From the material below, give the number of lines that hold the string "pixels" and nothing further.

----------------------------------------

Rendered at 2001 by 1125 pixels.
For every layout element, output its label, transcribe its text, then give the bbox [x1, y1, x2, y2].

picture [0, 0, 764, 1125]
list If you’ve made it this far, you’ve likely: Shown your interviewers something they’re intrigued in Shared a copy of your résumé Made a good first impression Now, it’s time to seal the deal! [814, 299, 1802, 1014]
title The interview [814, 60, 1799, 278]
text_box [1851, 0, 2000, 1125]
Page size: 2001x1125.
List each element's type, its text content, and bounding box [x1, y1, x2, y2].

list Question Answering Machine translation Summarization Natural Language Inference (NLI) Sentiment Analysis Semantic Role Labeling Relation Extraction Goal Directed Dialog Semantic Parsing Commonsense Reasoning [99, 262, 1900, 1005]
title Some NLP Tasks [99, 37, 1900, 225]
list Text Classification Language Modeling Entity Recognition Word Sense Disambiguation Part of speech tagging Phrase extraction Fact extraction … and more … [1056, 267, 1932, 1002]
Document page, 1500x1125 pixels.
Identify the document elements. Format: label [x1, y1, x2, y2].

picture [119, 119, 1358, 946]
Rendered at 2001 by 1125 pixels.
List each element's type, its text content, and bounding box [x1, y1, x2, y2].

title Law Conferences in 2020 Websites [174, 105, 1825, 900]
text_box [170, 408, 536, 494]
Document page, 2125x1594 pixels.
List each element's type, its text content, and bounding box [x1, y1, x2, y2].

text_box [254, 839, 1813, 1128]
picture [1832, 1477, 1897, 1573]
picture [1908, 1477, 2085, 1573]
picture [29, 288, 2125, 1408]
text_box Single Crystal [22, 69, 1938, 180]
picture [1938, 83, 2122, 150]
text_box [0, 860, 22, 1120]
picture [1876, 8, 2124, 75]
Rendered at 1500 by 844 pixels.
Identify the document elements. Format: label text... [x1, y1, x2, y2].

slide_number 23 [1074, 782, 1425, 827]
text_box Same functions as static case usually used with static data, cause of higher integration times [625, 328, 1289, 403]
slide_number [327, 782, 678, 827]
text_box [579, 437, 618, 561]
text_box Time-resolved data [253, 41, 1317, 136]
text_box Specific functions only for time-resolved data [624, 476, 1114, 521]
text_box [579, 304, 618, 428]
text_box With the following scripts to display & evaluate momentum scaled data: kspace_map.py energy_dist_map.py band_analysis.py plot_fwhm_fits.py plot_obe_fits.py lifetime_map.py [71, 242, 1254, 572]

----------------------------------------

→ Answer box
5